Data records:
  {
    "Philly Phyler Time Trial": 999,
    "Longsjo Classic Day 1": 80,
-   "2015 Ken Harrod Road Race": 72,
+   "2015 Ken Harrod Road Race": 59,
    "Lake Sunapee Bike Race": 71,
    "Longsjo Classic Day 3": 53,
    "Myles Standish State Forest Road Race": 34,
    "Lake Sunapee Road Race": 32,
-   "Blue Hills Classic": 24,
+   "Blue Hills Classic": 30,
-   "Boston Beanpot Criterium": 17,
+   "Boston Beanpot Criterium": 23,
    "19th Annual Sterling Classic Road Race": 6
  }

...

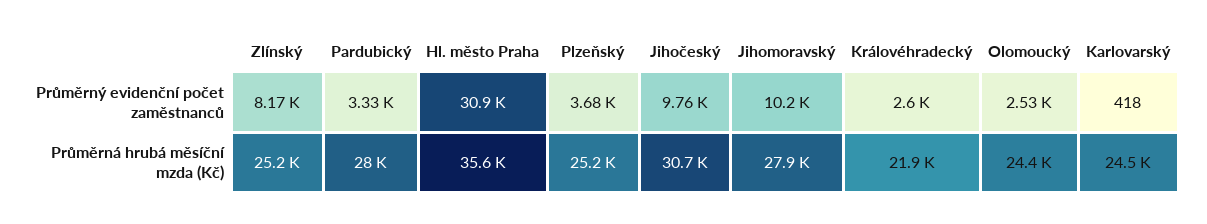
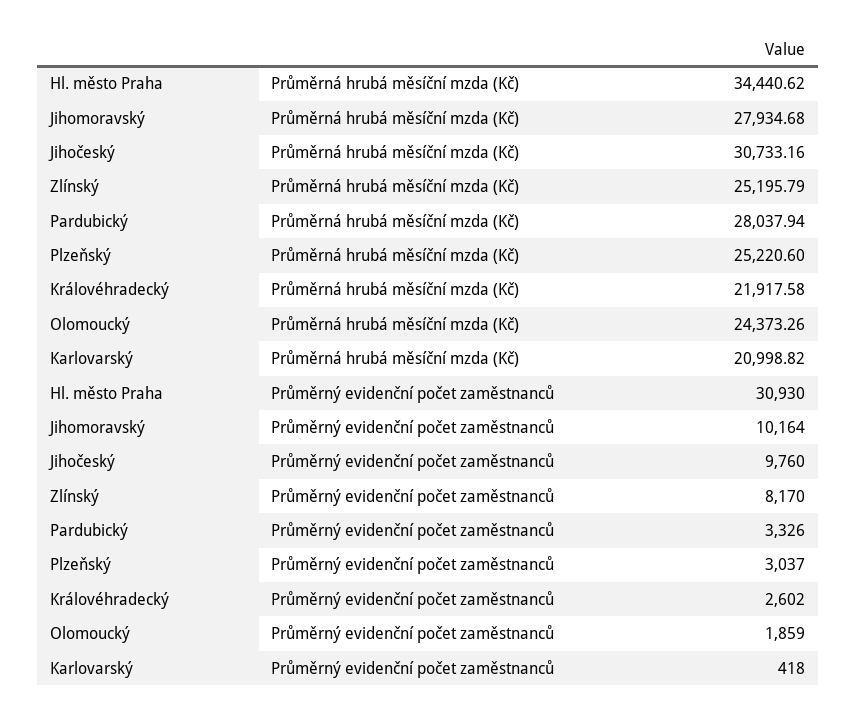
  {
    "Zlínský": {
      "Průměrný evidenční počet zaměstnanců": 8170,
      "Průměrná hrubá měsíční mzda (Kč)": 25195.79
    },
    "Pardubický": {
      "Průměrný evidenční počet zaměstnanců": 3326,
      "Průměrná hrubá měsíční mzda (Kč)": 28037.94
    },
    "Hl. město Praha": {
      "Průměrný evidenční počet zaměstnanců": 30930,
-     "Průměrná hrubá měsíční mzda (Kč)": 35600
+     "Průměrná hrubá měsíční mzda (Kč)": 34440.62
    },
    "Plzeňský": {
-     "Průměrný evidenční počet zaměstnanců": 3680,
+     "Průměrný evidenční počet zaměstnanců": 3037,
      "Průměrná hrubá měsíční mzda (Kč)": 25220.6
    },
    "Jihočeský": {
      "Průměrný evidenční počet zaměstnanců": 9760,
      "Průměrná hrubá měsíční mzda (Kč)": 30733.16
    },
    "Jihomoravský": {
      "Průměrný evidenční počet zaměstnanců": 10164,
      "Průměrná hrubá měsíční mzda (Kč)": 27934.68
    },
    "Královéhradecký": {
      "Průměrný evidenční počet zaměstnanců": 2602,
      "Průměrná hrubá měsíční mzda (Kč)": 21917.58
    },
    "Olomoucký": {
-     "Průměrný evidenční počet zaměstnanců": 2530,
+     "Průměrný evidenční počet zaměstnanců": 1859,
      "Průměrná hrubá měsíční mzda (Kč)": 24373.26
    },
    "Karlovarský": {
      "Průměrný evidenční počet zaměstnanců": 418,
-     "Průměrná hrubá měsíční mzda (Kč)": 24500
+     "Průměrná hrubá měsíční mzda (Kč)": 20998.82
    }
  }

What is being asked: Go through the records above. Copy each line in which the string "Criterium" appears.

Response for this exercise:
-   "Boston Beanpot Criterium": 17,
+   "Boston Beanpot Criterium": 23,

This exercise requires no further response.